The investigators demonstrated that zebrafish with mutations in the Gridlock gene had larger hearts with an increase in both the number and size of cardiac cells. Conversely, zebrafish with extra Gridlock activity had smaller hearts with fewer, smaller cells.

“It has long been hypothesized that cardiac cell division and cell growth are tightly coupled during heart development,” Zhong said. “We have now provided a molecular link between proliferation and growth in cell size in the developing heart.”

The research team was able to directly observe individual developing cardiac cells in live embryos using an advanced imaging technology developed in collaboration with Sam Wells, Ph.D., director of the Vanderbilt Cell Imaging Shared Resource.

The findings excite Zhong because they suggest that tapping into the Gridlock signaling pathway may offer a way to spur adult cardiac cells to divide.

Adult heart cells increase in size in an attempt to offer more pumping power to a damaged heart, but they are not able to divide. Eventually, the individual cells become too large to be effective, contributing to dilated cardiomyopathy and heart failure.

Gridlock, Zhong and colleagues discovered, partners with a molecule called Gata5 to regulate heart growth. Gata5 is like the accelerator, turning on genes that increase cell size and proliferation, while Gridlock acts like the brakes, keeping growth from getting out of control.

“This is a very elegant system that uses opposing activities to precisely control heart growth, in order to ensure the correct size of the heart during development,” Zhong said. “We think that if we can inactivate the Gridlock side of the pathway (take off the “brakes”), that may provide a therapeutic approach to turn on proliferation machinery in adult cardiac myocytes.”

Both Gridlock and Gata5 are transcription factors that turn other genes on or off. The team used microarray technology and new analysis algorithms developed by Terri Ni, Ph.D., research assistant professor of Biomedical Informatics, to discover that Gridlock and Gata5 regulate a selective group of “immediate-early growth genes,” including fos, jun and egr-1. These genes are normally turned on in hypertrophic and dilated hearts in humans.

“We believe that we now have a comprehensive understanding of the transcriptional repressor Gridlock, including its interacting partner, the downstream genes it controls, and the potential of targeting this pathway as a therapeutic approach in cardiovascular diseases,” Zhong said.

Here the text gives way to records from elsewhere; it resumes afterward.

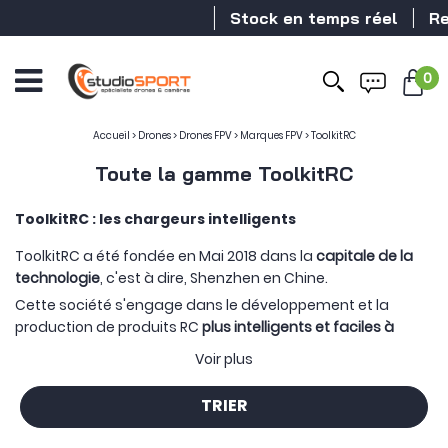
Stock en temps réel
Reven
0
Accueil
>
Drones
>
Drones FPV
>
Marques FPV
>
ToolkitRC
Toute la gamme ToolkitRC
ToolkitRC : les chargeurs intelligents
ToolkitRC a été fondée en Mai 2018 dans la
capitale de la
technologie
, c'est à dire, Shenzhen en Chine.
Cette société s'engage dans le développement et la
production de produits RC
plus intelligents et faciles à
utiliser
tout en se basant sur l'expérience utilisateur. Elle a
Voir plus
été la première à proposer un chargeur d'équilibre à écran
tactile couleur.
TRIER
La règle à respecter pour le produit final est simple :
pratique, flexible, performant et polyvalent
.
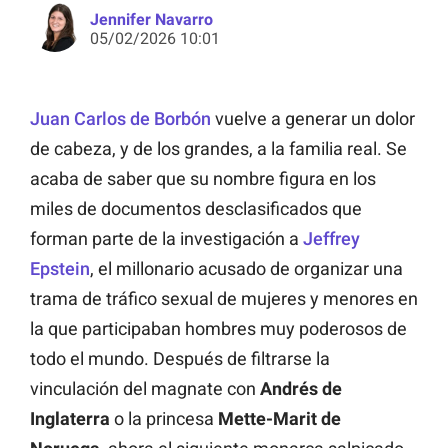
Jennifer Navarro
05/02/2026 10:01
Juan Carlos de Borbón
vuelve a generar un dolor
de cabeza, y de los grandes, a la familia real. Se
acaba de saber que su nombre figura en los
miles de documentos desclasificados que
forman parte de la investigación a
Jeffrey
Epstein
, el millonario acusado de organizar una
trama de tráfico sexual de mujeres y menores en
la que participaban hombres muy poderosos de
todo el mundo. Después de filtrarse la
vinculación del magnate con
Andrés de
Inglaterra
o la princesa
Mette-Marit de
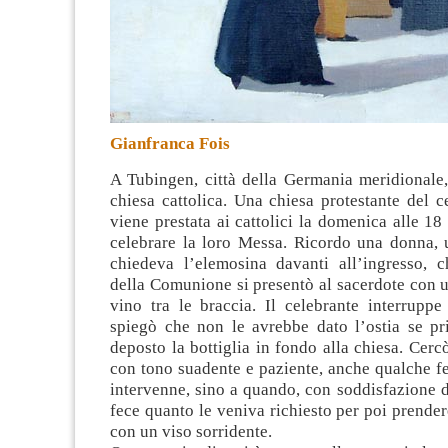
Gianfranca Fois
A Tubingen, città della Germania meridionale,
chiesa cattolica. Una chiesa protestante del ce
viene prestata ai cattolici la domenica alle 1
celebrare la loro Messa
. Ricordo una donna, u
chiedeva l’elemosina davanti all’ingresso,
della Comunione si presentò al sacerdote con u
vino tra le braccia. Il celebrante interruppe
spiegò che non le avrebbe dato l’ostia se p
deposto la bottiglia in fondo alla chiesa. Cerc
con tono suadente e paziente, anche qualche f
intervenne, sino a quando, con soddisfazione di
fece quanto le veniva richiesto per poi prend
con un viso sorridente.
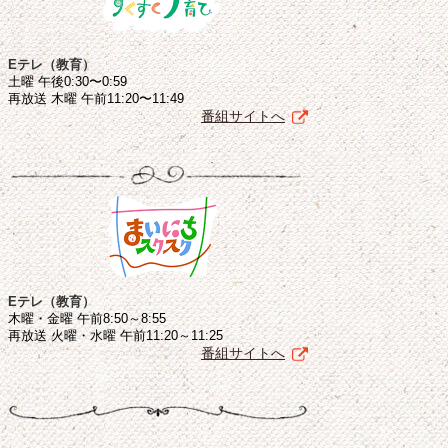
Eテレ（教育）
土曜 午後0:30〜0:59
再放送 木曜 午前11:20〜11:49
番組サイトへ
Eテレ（教育）
木曜・金曜 午前8:50～8:55
再放送 火曜・水曜 午前11:20～11:25
番組サイトへ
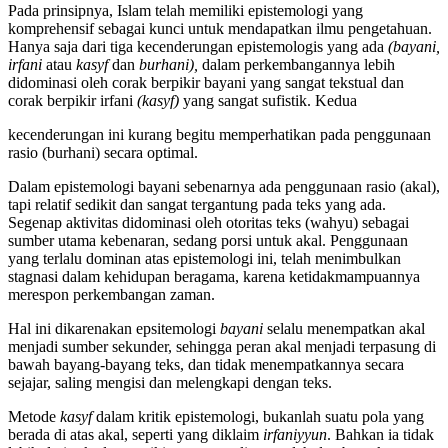
Pada prinsipnya, Islam telah memiliki epistemologi yang
komprehensif sebagai kunci untuk mendapatkan ilmu pengetahuan.
Hanya saja dari tiga kecenderungan epistemologis yang ada
(bayani,
irfani
atau
kasyf
dan
burhani),
dalam perkembangannya lebih
didominasi oleh corak berpikir bayani yang sangat tekstual dan
corak berpikir irfani
(kasyf)
yang sangat sufistik. Kedua
kecenderungan ini kurang begitu memperhatikan pada penggunaan
rasio (burhani) secara optimal.
Dalam epistemologi bayani sebenarnya ada penggunaan rasio (akal),
tapi relatif sedikit dan sangat tergantung pada teks yang ada.
Segenap aktivitas didominasi oleh otoritas teks (wahyu) sebagai
sumber utama kebenaran, sedang porsi untuk akal. Penggunaan
yang terlalu dominan atas epistemologi ini,
telah menimbulkan
stagnasi dalam kehidupan beragama, karena ketidakmampuannya
merespon perkembangan zaman.
Hal ini dikarenakan epsitemologi
bayani
selalu menempatkan akal
menjadi sumber sekunder, sehingga peran akal menjadi terpasung di
bawah bayang-bayang teks, dan tidak menempatkannya secara
sejajar, saling mengisi dan melengkapi dengan teks.
Metode
kasyf
dalam kritik epistemologi, bukanlah suatu pola yang
berada di atas akal, seperti yang diklaim
irfaniyyun
. Bahkan ia tidak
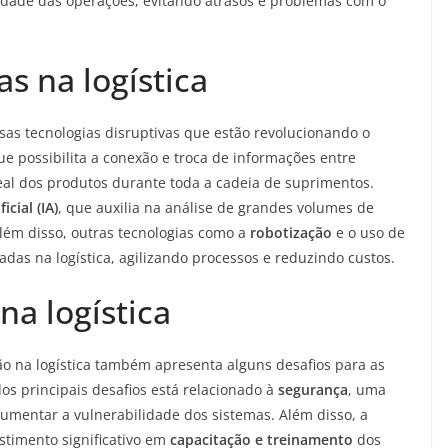
ilidade das operações, evitando atrasos e problemas com o
as na logística
rsas tecnologias disruptivas que estão revolucionando o
que possibilita a conexão e troca de informações entre
al dos produtos durante toda a cadeia de suprimentos.
icial (IA)
, que auxilia na análise de grandes volumes de
lém disso, outras tecnologias como a
robotização
e o uso de
as na logística, agilizando processos e reduzindo custos.
na logística
ão na logística também apresenta alguns desafios para as
 principais desafios está relacionado à
segurança
, uma
aumentar a vulnerabilidade dos sistemas. Além disso, a
timento significativo em
capacitação e treinamento
dos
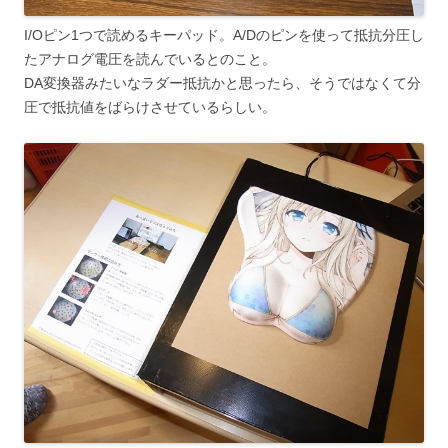
I/Oピン1つで読めるキーパッド。A/Dのピンを使って抵抗分圧し
たアナログ電圧を読んでいるとのこと。
DA変換器みたいなラダー抵抗かと思ったら、そうではなくて分
圧で抵抗値をばらけさせているらしい。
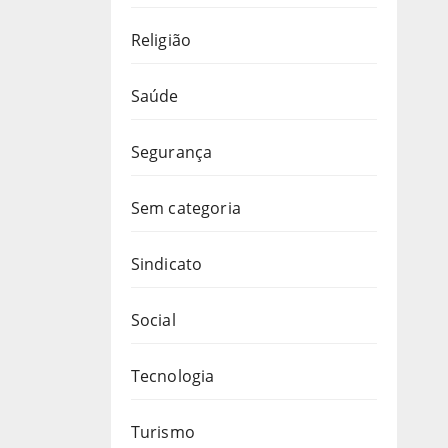
Religião
Saúde
Segurança
Sem categoria
Sindicato
Social
Tecnologia
Turismo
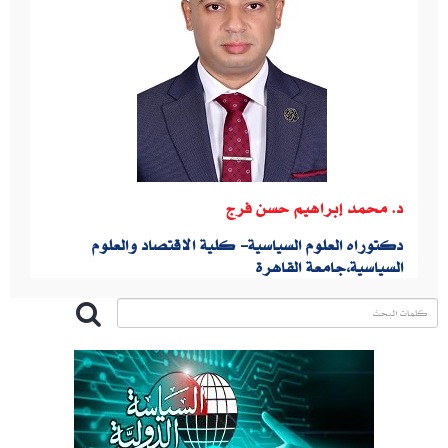
د. محمد إبراهيم حسن فرج
دكتوراه العلوم السياسية- كلية الاقتصاد والعلوم
السياسية،جامعة القاهرة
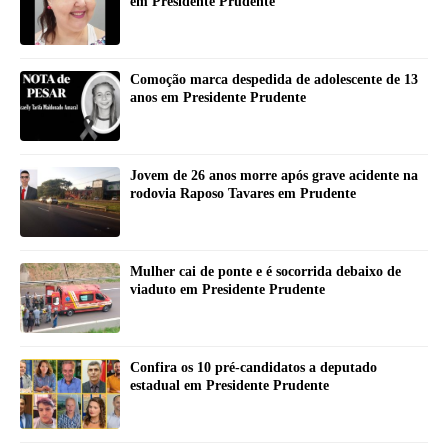
em Presidente Prudente
Comoção marca despedida de adolescente de 13
anos em Presidente Prudente
Jovem de 26 anos morre após grave acidente na
rodovia Raposo Tavares em Prudente
Mulher cai de ponte e é socorrida debaixo de
viaduto em Presidente Prudente
Confira os 10 pré-candidatos a deputado
estadual em Presidente Prudente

There are also interesting hints that the Gridlock/Gata pathway may be causing some human congenital heart diseases, which occur in one in 100 live births and remain the leading non-infectious cause of death in infants.

A mutation in the human equivalent of the Gata5 gene was linked to a ventricular septal defect (a hole in the membrane between heart chambers), and recent studies reported that a Gridlock mutation was associated with a human cardiac septal defect as well, Zhong said.

Zhong's team is setting up international collaborations to search for Gridlock and other developmental gene mutations in patients with cardiovascular diseases.

Other authors of the PNAS paper include Haibo Jia, Ph.D., Sameer Chopra and Haiyan Wan, Ph.D., from Vanderbilt, and Isabelle King, M.D., and Deepak Srivastava, M.D., from the University of California at San Francisco. The research was supported by the National Institutes of Health, the March of Dimes, and the American Heart Association.